Patrick Stewart : Admissions sur La prochaine génération
Compte tenu de sa formation classique et de ses passages dans des institutions telles que la Royal Shakespeare Company, « J’ai peut-être été un salaud sévère », écrit Stewart dans un extrait publié exclusivement par . L’acteur de 83 ans explique que ce qui l’a mis en colère, c’est l’attitude apathique du casting à l’égard du tournage de la série, ainsi que la déclaration de sa co-star Denise Crosby (interprète de Tasha Yar) selon lequel ils devraient s’amuser. « Nous ne sommes pas là pour nous amuser, Denise », lui a-t-il dit. Et lorsque les acteurs n’ont pas pu contenir leurs rires face à son attitude hautaine, « Je n’ai pas bien géré la situation. J’ai quitté le plateau et je suis entré dans ma caravane en claquant la porte. »

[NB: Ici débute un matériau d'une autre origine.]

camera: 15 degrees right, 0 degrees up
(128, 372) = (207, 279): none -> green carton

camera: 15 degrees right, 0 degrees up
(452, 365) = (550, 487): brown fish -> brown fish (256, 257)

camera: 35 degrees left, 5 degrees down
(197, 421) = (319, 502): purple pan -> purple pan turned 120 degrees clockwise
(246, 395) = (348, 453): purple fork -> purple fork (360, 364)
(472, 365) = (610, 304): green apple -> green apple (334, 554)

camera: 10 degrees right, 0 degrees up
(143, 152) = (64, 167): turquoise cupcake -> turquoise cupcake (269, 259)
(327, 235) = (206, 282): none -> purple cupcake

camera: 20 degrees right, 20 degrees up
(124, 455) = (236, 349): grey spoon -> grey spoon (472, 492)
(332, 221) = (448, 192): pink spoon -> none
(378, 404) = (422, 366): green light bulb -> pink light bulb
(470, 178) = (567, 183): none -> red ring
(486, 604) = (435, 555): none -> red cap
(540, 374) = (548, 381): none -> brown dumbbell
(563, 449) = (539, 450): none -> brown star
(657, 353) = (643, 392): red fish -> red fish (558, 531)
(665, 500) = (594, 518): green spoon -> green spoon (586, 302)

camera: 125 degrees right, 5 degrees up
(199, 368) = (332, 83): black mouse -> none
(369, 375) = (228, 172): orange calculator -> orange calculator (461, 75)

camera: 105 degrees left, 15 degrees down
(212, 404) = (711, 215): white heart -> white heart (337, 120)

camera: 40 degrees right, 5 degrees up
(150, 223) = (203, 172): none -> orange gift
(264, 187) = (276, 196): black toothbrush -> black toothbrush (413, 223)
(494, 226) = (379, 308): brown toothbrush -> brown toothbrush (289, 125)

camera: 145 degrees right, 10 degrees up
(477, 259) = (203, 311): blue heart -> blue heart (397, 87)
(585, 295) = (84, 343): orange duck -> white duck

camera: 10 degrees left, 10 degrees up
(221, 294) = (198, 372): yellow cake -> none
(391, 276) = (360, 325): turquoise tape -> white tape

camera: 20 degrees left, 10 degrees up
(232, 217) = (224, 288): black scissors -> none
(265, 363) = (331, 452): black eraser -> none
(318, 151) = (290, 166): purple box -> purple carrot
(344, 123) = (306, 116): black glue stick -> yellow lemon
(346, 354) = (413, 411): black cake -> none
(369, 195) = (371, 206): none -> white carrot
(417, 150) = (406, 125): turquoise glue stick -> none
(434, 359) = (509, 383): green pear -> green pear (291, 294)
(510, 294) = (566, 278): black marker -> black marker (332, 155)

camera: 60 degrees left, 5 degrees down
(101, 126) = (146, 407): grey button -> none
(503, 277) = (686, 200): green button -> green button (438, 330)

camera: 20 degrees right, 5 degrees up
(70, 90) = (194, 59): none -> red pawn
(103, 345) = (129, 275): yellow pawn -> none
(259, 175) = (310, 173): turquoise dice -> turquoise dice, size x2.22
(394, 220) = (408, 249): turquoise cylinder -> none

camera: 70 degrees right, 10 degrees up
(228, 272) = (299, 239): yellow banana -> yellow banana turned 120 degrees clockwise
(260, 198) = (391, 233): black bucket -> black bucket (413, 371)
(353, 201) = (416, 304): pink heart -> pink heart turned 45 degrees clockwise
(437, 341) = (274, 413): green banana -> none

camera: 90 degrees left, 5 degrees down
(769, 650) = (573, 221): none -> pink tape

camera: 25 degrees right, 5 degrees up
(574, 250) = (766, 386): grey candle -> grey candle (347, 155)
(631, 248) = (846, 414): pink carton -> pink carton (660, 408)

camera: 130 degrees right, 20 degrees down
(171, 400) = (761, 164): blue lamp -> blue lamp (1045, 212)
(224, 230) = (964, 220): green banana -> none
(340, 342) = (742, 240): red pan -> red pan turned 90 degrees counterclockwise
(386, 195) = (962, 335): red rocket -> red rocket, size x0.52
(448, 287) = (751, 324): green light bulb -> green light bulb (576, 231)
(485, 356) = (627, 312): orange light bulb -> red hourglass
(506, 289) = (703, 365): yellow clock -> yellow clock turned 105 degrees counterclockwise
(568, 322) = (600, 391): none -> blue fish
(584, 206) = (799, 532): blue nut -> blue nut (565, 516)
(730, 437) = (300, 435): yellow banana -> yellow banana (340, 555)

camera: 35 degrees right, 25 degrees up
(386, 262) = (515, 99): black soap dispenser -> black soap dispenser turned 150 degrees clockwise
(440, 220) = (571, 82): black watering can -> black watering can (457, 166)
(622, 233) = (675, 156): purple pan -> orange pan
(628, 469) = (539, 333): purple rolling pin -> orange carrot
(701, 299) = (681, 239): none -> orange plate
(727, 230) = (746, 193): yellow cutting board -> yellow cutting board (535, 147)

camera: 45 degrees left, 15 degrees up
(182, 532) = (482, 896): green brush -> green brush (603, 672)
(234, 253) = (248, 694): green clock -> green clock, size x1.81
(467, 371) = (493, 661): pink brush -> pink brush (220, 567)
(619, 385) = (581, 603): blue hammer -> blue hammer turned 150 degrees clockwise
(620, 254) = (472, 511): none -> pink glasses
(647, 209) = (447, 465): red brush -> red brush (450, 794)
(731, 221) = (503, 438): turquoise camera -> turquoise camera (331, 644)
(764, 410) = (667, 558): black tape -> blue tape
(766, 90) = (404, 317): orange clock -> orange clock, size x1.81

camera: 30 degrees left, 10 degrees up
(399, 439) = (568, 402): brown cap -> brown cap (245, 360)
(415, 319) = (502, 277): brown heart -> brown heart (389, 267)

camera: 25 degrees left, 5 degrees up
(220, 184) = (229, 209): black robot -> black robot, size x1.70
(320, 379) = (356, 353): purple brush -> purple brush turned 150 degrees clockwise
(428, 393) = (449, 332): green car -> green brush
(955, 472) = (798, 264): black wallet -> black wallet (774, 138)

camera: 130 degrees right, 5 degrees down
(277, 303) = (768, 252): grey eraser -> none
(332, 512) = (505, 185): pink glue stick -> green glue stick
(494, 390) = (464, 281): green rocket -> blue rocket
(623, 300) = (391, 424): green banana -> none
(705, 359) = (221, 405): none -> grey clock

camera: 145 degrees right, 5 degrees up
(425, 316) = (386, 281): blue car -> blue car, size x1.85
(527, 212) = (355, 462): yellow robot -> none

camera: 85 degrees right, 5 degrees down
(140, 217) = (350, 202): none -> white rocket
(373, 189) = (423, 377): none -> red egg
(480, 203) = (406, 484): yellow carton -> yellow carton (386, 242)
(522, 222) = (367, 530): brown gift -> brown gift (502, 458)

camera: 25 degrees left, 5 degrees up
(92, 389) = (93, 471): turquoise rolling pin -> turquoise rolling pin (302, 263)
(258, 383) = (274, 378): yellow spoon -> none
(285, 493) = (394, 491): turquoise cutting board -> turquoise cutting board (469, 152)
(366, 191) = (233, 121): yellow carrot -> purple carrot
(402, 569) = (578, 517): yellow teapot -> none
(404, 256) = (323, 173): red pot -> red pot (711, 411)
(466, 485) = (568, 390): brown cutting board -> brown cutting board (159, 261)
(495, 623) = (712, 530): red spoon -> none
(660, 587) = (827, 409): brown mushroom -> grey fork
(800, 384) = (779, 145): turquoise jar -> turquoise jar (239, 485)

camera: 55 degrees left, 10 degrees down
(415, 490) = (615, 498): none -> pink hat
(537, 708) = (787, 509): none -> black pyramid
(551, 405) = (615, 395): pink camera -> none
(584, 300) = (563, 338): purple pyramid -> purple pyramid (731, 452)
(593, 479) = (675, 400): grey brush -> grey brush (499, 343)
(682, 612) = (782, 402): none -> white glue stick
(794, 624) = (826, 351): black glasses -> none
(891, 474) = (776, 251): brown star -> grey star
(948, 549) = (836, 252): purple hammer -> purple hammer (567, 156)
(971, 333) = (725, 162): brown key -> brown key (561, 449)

Stewart dit également qu’à cette occasion les choses se sont un peu calmées grâce à une initiative de ses collègues Jonathan Frakes (Will Riker) e Brent Spiner (Data), qui l’a rencontré dans sa caravane pour parler. Bien que les deux hommes aient admis que les acteurs s’étaient peut-être un peu trop emportés, écrit Stewart, « ils ont également fait comprendre à quel point il avait été désagréable – et certainement pas un exemple de grand leadership – que j’aie essayé de résoudre le problème en donnant des conférences. » et réprimandant les acteurs. Je n’avais pas compris la situation, imposant le comportement de la Royal Shakespeare Company à des personnes habituées aux méthodes de productions épisodiques – ce qui était, après tout, ce que nous tournions. » Aujourd’hui, des années plus tard, Stewart écrit qu’il se souvient de cet événement, qui n’est pas le seul moment de tension initial sur le plateau, comme de quelque chose d’« hilarant ».